**What you should do**
Output all of the records word for word and drop the images.
^^^^^^^^
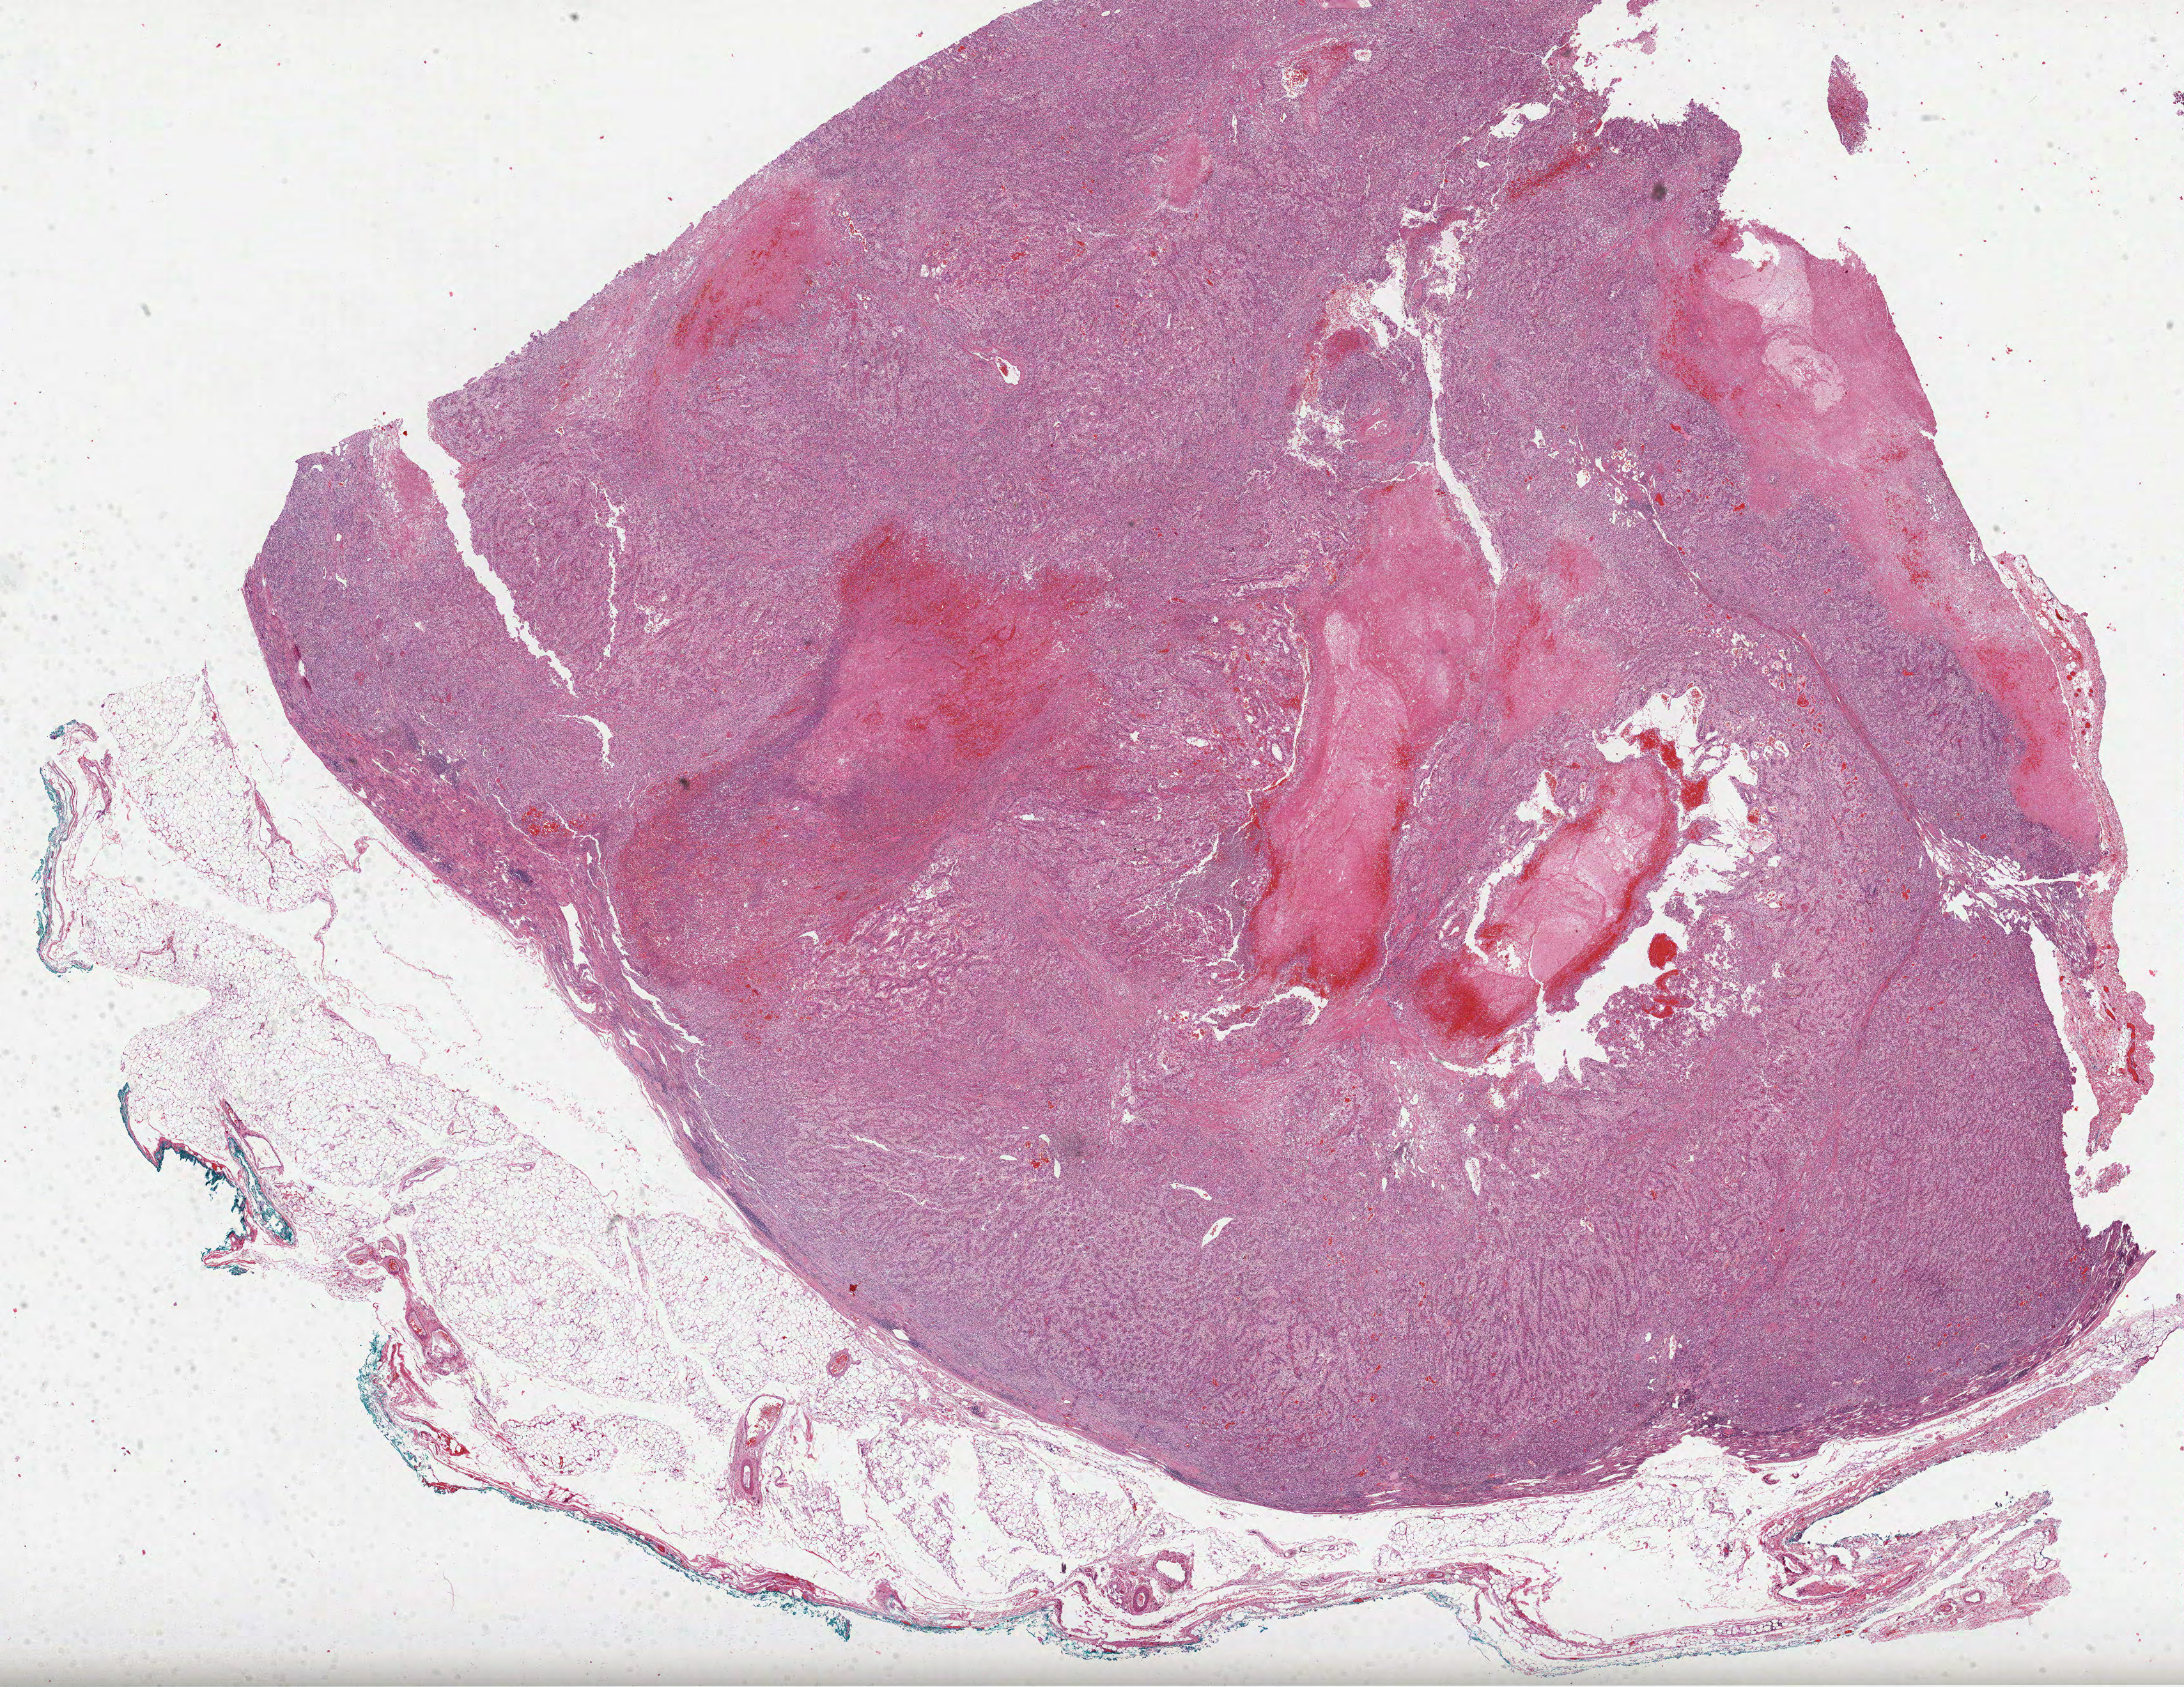
Whole-slide histology image, H&E-stained — a low-resolution overview of the entire scanned area, about 27.6 x 21.3 mm; formalin-fixed paraffin-embedded (FFPE) diagnostic section; sample: primary tumour, kidney. Male patient; age at initial diagnosis 76 years. Histologic grade: G3 (poorly differentiated).
• diagnosis: Clear cell adenocarcinoma, NOS
• TNM: T3a NX M1
• AJCC pathologic stage: IV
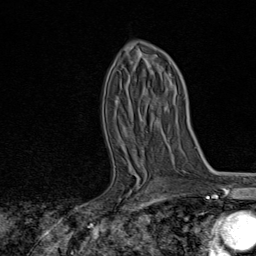
Breast MRI, one axial slice; slice 46 of 80 in the series (ordered by position); cropped to one breast; dynamic contrast-enhanced series, time point 2 of 8 at this slice position (early post-contrast); 1.5 T; TE 1.8 ms, TR 4.3 ms; 2 mm slice thickness; 256 × 256 image matrix. Female patient.
Outlined on this slice (semi-automatically segmented with operator editing):
- enhancing-tissue mask used for the functional tumour volume (all voxels passing the contrast-enhancement thresholds inside the analysis volume; usually the tumour): bounding box <131,155,145,192> (left, top, right, bottom; pixels)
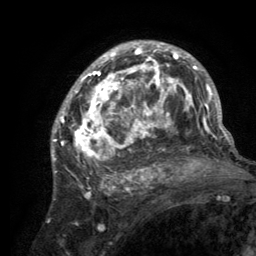
Breast MRI (dynamic contrast-enhanced), one axial slice; slice 84 of 134 in the series (ordered by position); cropped to one breast; dynamic contrast-enhanced series, time point 2 of 6 at this slice position (early post-contrast); 3 T; TE 2.8 ms, TR 7.7 ms; 1.2 mm slice thickness; 256 × 256 image matrix. Female patient.
Annotated regions visible in this slice (semi-automatic segmentation, software-assisted and operator-edited):
- enhancing-tissue mask used for the functional tumour volume (all voxels passing the contrast-enhancement thresholds inside the analysis volume; usually the tumour): bounding box [x1, y1, x2, y2] px = [55, 42, 220, 189]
^^^^^^^^
**Written response**
Whole-slide histology image, H&E-stained — a low-resolution overview of the entire scanned area, about 27.6 x 21.3 mm; formalin-fixed paraffin-embedded (FFPE) diagnostic section; sample: primary tumour, kidney. Male patient; age at initial diagnosis 76 years. Histologic grade: G3 (poorly differentiated).
• diagnosis: Clear cell adenocarcinoma, NOS
• TNM: T3a NX M1
• AJCC pathologic stage: IV
Breast MRI, one axial slice; slice 46 of 80 in the series (ordered by position); cropped to one breast; dynamic contrast-enhanced series, time point 2 of 8 at this slice position (early post-contrast); 1.5 T; TE 1.8 ms, TR 4.3 ms; 2 mm slice thickness; 256 × 256 image matrix. Female patient.
Outlined on this slice (semi-automatically segmented with operator editing):
- enhancing-tissue mask used for the functional tumour volume (all voxels passing the contrast-enhancement thresholds inside the analysis volume; usually the tumour): bounding box <131,155,145,192> (left, top, right, bottom; pixels)
Breast MRI (dynamic contrast-enhanced), one axial slice; slice 84 of 134 in the series (ordered by position); cropped to one breast; dynamic contrast-enhanced series, time point 2 of 6 at this slice position (early post-contrast); 3 T; TE 2.8 ms, TR 7.7 ms; 1.2 mm slice thickness; 256 × 256 image matrix. Female patient.
Annotated regions visible in this slice (semi-automatic segmentation, software-assisted and operator-edited):
- enhancing-tissue mask used for the functional tumour volume (all voxels passing the contrast-enhancement thresholds inside the analysis volume; usually the tumour): bounding box [x1, y1, x2, y2] px = [55, 42, 220, 189]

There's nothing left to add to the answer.